The gap between taking your photographs on film and editing them can really help you develop your photographic eye; if you give it long enough, you forget the emotions you were feeling when you were shooting. If you were having a perfect day, suddenly every picture on that day gets viewed through rose-tinted glasses. Look at them a few weeks later and you’re no longer tied to the emotions you were feeling. You have a better eye for sorting the killer from the filler.
#6: You learn to read the light
The modern metering systems in most digital cameras are incredibly sophisticated; they can read shifting light that would have taxed the most experienced photographer. This takes the guesswork out of exposure and, almost always, guarantees a perfect exposure.
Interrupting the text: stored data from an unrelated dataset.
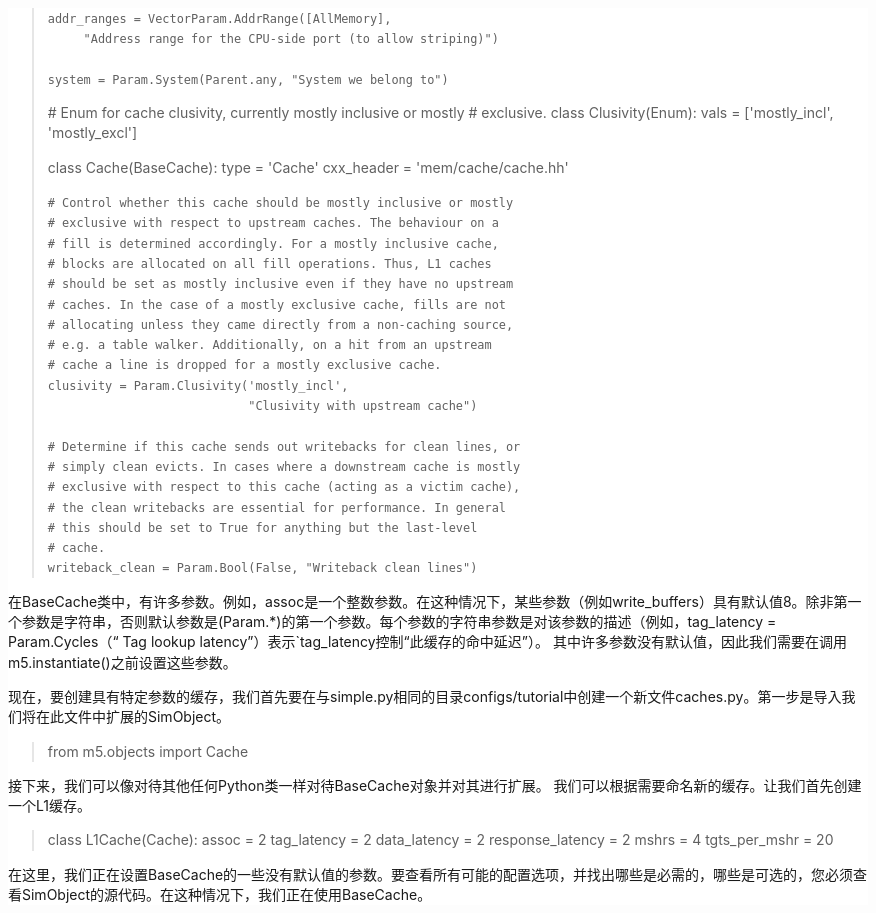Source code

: >     addr_ranges = VectorParam.AddrRange([AllMemory],
>          "Address range for the CPU-side port (to allow striping)")
> 
>     system = Param.System(Parent.any, "System we belong to")
> 
> \# Enum for cache clusivity, currently mostly inclusive or mostly
> \# exclusive.
> class Clusivity(Enum): vals = ['mostly_incl', 'mostly_excl']
> 
> class Cache(BaseCache):
>     type = 'Cache'
>     cxx_header = 'mem/cache/cache.hh'
> 
>     # Control whether this cache should be mostly inclusive or mostly
>     # exclusive with respect to upstream caches. The behaviour on a
>     # fill is determined accordingly. For a mostly inclusive cache,
>     # blocks are allocated on all fill operations. Thus, L1 caches
>     # should be set as mostly inclusive even if they have no upstream
>     # caches. In the case of a mostly exclusive cache, fills are not
>     # allocating unless they came directly from a non-caching source,
>     # e.g. a table walker. Additionally, on a hit from an upstream
>     # cache a line is dropped for a mostly exclusive cache.
>     clusivity = Param.Clusivity('mostly_incl',
>                                 "Clusivity with upstream cache")
> 
>     # Determine if this cache sends out writebacks for clean lines, or
>     # simply clean evicts. In cases where a downstream cache is mostly
>     # exclusive with respect to this cache (acting as a victim cache),
>     # the clean writebacks are essential for performance. In general
>     # this should be set to True for anything but the last-level
>     # cache.
>     writeback_clean = Param.Bool(False, "Writeback clean lines")

在BaseCache类中，有许多参数。例如，assoc是一个整数参数。在这种情况下，某些参数（例如write_buffers）具有默认值8。除非第一个参数是字符串，否则默认参数是(Param.*)的第一个参数。每个参数的字符串参数是对该参数的描述（例如，tag_latency = Param.Cycles（“ Tag lookup latency”）表示`tag_latency控制“此缓存的命中延迟”）。
其中许多参数没有默认值，因此我们需要在调用m5.instantiate()之前设置这些参数。

现在，要创建具有特定参数的缓存，我们首先要在与simple.py相同的目录configs/tutorial中创建一个新文件caches.py。第一步是导入我们将在此文件中扩展的SimObject。

> from m5.objects import Cache

接下来，我们可以像对待其他任何Python类一样对待BaseCache对象并对其进行扩展。 我们可以根据需要命名新的缓存。让我们首先创建一个L1缓存。

> class L1Cache(Cache):
>     assoc = 2
>     tag_latency = 2
>     data_latency = 2
>     response_latency = 2
>     mshrs = 4
>     tgts_per_mshr = 20

在这里，我们正在设置BaseCache的一些没有默认值的参数。要查看所有可能的配置选项，并找出哪些是必需的，哪些是可选的，您必须查看SimObject的源代码。在这种情况下，我们正在使用BaseCache。
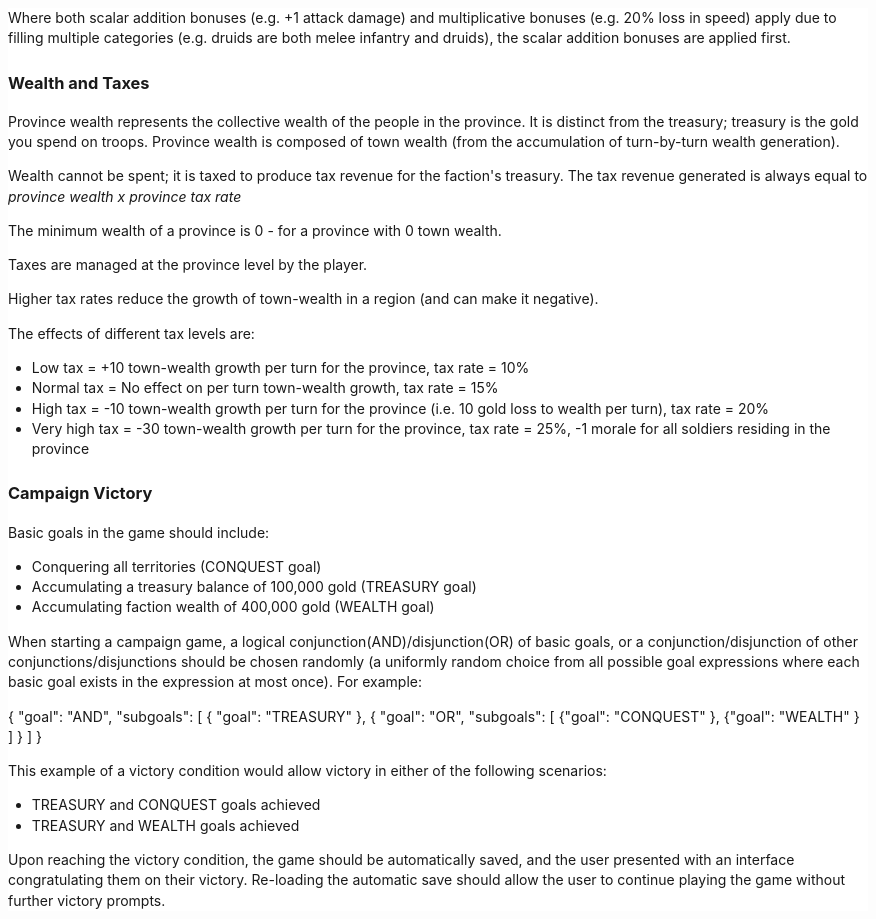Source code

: Where both scalar addition bonuses (e.g. +1 attack damage) and multiplicative bonuses (e.g. 20% loss in speed) apply due to filling multiple categories (e.g. druids are both melee infantry and druids), the scalar addition bonuses are applied first.

### Wealth and Taxes

Province wealth represents the collective wealth of the people in the province. It is distinct from the treasury; treasury is the gold you spend on troops. Province wealth is composed of town wealth (from the accumulation of turn-by-turn wealth generation).

Wealth cannot be spent; it is taxed to produce tax revenue for the faction's treasury. The tax revenue generated is always equal to *province wealth x province tax rate*

The minimum wealth of a province is 0 - for a province with 0 town wealth.

Taxes are managed at the province level by the player.

Higher tax rates reduce the growth of town-wealth in a region (and can make it negative).

The effects of different tax levels are:

* Low tax = +10 town-wealth growth per turn for the province, tax rate = 10%
* Normal tax = No effect on per turn town-wealth growth, tax rate = 15%
* High tax = -10 town-wealth growth per turn for the province (i.e. 10 gold loss to wealth per turn), tax rate = 20%
* Very high tax = -30 town-wealth growth per turn for the province, tax rate = 25%, -1 morale for all soldiers residing in the province

### Campaign Victory

Basic goals in the game should include:

* Conquering all territories (CONQUEST goal)
* Accumulating a treasury balance of 100,000 gold (TREASURY goal)
* Accumulating faction wealth of 400,000 gold (WEALTH goal)

When starting a campaign game, a logical conjunction(AND)/disjunction(OR) of basic goals, or a conjunction/disjunction of other conjunctions/disjunctions should be chosen randomly (a uniformly random choice from all possible goal expressions where each basic goal exists in the expression at most once). For example:

{ "goal": "AND", "subgoals":
  [ { "goal": "TREASURY" },
    { "goal": "OR", "subgoals":
      [ {"goal": "CONQUEST" },
        {"goal": "WEALTH" }
      ]
    }
  ]
}

This example of a victory condition would allow victory in either of the following scenarios:

* TREASURY and CONQUEST goals achieved
* TREASURY and WEALTH goals achieved

Upon reaching the victory condition, the game should be automatically saved, and the user presented with an interface congratulating them on their victory. Re-loading the automatic save should allow the user to continue playing the game without further victory prompts.
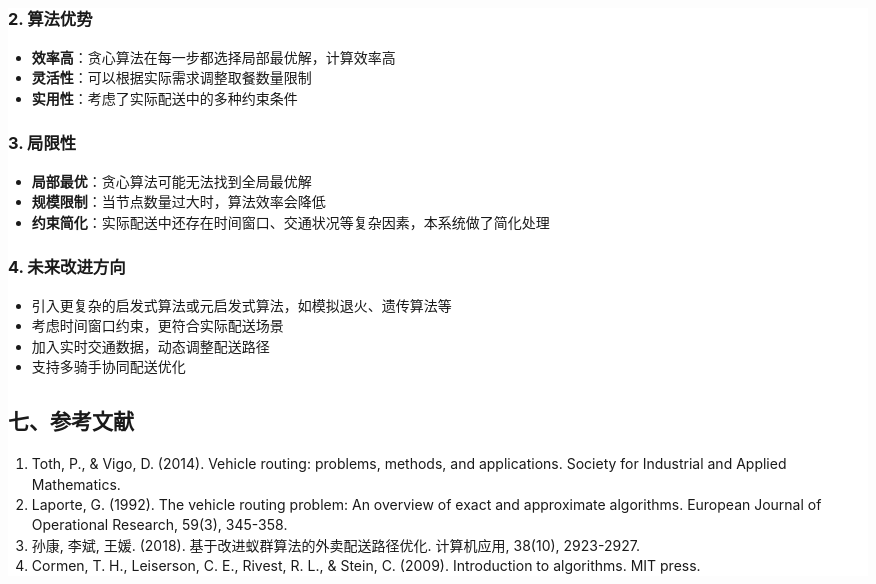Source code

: ### 2. 算法优势

- **效率高**：贪心算法在每一步都选择局部最优解，计算效率高
- **灵活性**：可以根据实际需求调整取餐数量限制
- **实用性**：考虑了实际配送中的多种约束条件

### 3. 局限性

- **局部最优**：贪心算法可能无法找到全局最优解
- **规模限制**：当节点数量过大时，算法效率会降低
- **约束简化**：实际配送中还存在时间窗口、交通状况等复杂因素，本系统做了简化处理

### 4. 未来改进方向

- 引入更复杂的启发式算法或元启发式算法，如模拟退火、遗传算法等
- 考虑时间窗口约束，更符合实际配送场景
- 加入实时交通数据，动态调整配送路径
- 支持多骑手协同配送优化

## 七、参考文献

1. Toth, P., & Vigo, D. (2014). Vehicle routing: problems, methods, and applications. Society for Industrial and Applied Mathematics.
2. Laporte, G. (1992). The vehicle routing problem: An overview of exact and approximate algorithms. European Journal of Operational Research, 59(3), 345-358.
3. 孙康, 李斌, 王媛. (2018). 基于改进蚁群算法的外卖配送路径优化. 计算机应用, 38(10), 2923-2927.
4. Cormen, T. H., Leiserson, C. E., Rivest, R. L., & Stein, C. (2009). Introduction to algorithms. MIT press.
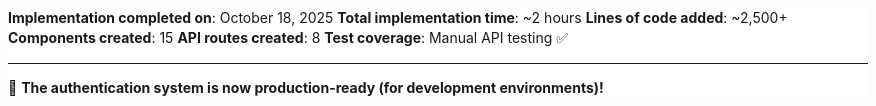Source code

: 
**Implementation completed on**: October 18, 2025
**Total implementation time**: ~2 hours
**Lines of code added**: ~2,500+
**Components created**: 15
**API routes created**: 8
**Test coverage**: Manual API testing ✅

---

🎉 **The authentication system is now production-ready (for development environments)!**
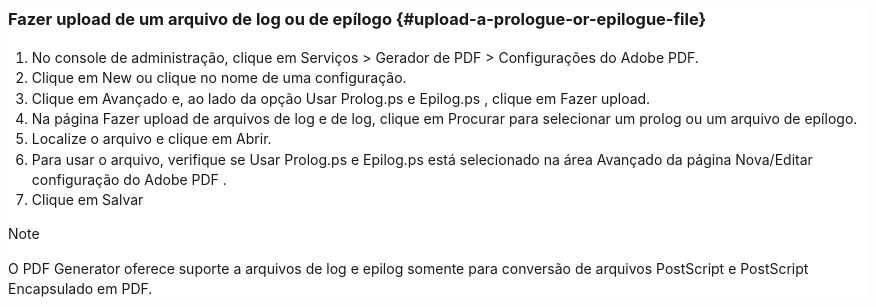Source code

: ### Fazer upload de um arquivo de log ou de epílogo {#upload-a-prologue-or-epilogue-file}

1. No console de administração, clique em Serviços > Gerador de PDF > Configurações do Adobe PDF.
1. Clique em New ou clique no nome de uma configuração.
1. Clique em Avançado e, ao lado da opção Usar Prolog.ps e Epilog.ps , clique em Fazer upload.
1. Na página Fazer upload de arquivos de log e de log, clique em Procurar para selecionar um prolog ou um arquivo de epílogo.
1. Localize o arquivo e clique em Abrir.
1. Para usar o arquivo, verifique se Usar Prolog.ps e Epilog.ps está selecionado na área Avançado da página Nova/Editar configuração do Adobe PDF .
1. Clique em Salvar

>[!NOTE]
>
>O PDF Generator oferece suporte a arquivos de log e epilog somente para conversão de arquivos PostScript e PostScript Encapsulado em PDF.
Many digital photographers never shoot off the auto settings. Why would they?
Learning how to take a well-exposed photo, especially on a manual film camera, is a challenge. You have to understand how the light is falling on the scene and how that will affect your exposure. Is your subject evenly lit, or is there a brighter subject, or even source of light, looming in the background? Is your camera’s simple, centre-weighted meter, likely to be fooled? This is all stuff you have to learn through trial and error. The good thing that, if you’re shooting in black and white or colour negative film, film has a much wider latitude than digital, especially when it comes to recovering details from highlights. It’s a forgiving medium.
#7: Film’s happy accidents can never be repeated
Film starts decaying as soon as it comes out of the factory. It’s a slow and gradual process, and it can be delayed by years or even decades by putting it in a fridge or freezer. But every roll of film is different, decaying and changing, and every roll in a slightly different way. That means every roll will look ever-so-slightly different.
That becomes even more pronounced when it comes to expired films, those that have long moved past their ‘use-by’ date. You take your chances with these, but the results can be fantastic – and very, very hard to replicate ever again. It’s a different world to the software algorithms behind the filters on photography apps like Hipstamatic and Instagram, which can replicated again and again. If those effects can be repeated with the click of a button, then they lose a little of what makes them so special.
#8: The waiting is good for you
Waiting a week after you got back from your holiday before you saw your photographs seems like a cruel joke; now you can be getting likes on Instagram mere seconds after taking a photo. For most of us, photos are meant to be seen, and the world of photo sharing has allowed us to share out visions with people all over the world. But does this mean we have to share them straight away?
There are films I took a few months ago, a year ago, even nearly a decade ago, that have been developed but not yet scanned. They will do. When they do, I get to revisit that time again; a friends’ gig in Istanbul; a summer festival on a Dutch island; a road trip through Romania; a sunny Sunday on a Brighton beach. It’s not a million miles away from picking up the films at a chemist after the holidays. And at a time when we expect – even demand – what we want as soon as we think we want it, it’s good to have a little patience.
For years, I've been saying #1 and #2 are very true for me. Along with the last part of #5 that I want to highlight again:
"The gap between taking your photographs on film and editing them can really help you develop your photographic eye; if you give it long enough, you forget the emotions you were feeling when you were shooting. If you were having a perfect day, suddenly every picture on that day gets viewed through rose-tinted glasses. Look at them a few weeks later and you’re no longer tied to the emotions you were feeling. You have a better eye for sorting the killer from the filler."
I stress that last idea to my digital photography students.
Finally, #6 sounds like a hippy-dippy point, but I believe that one too.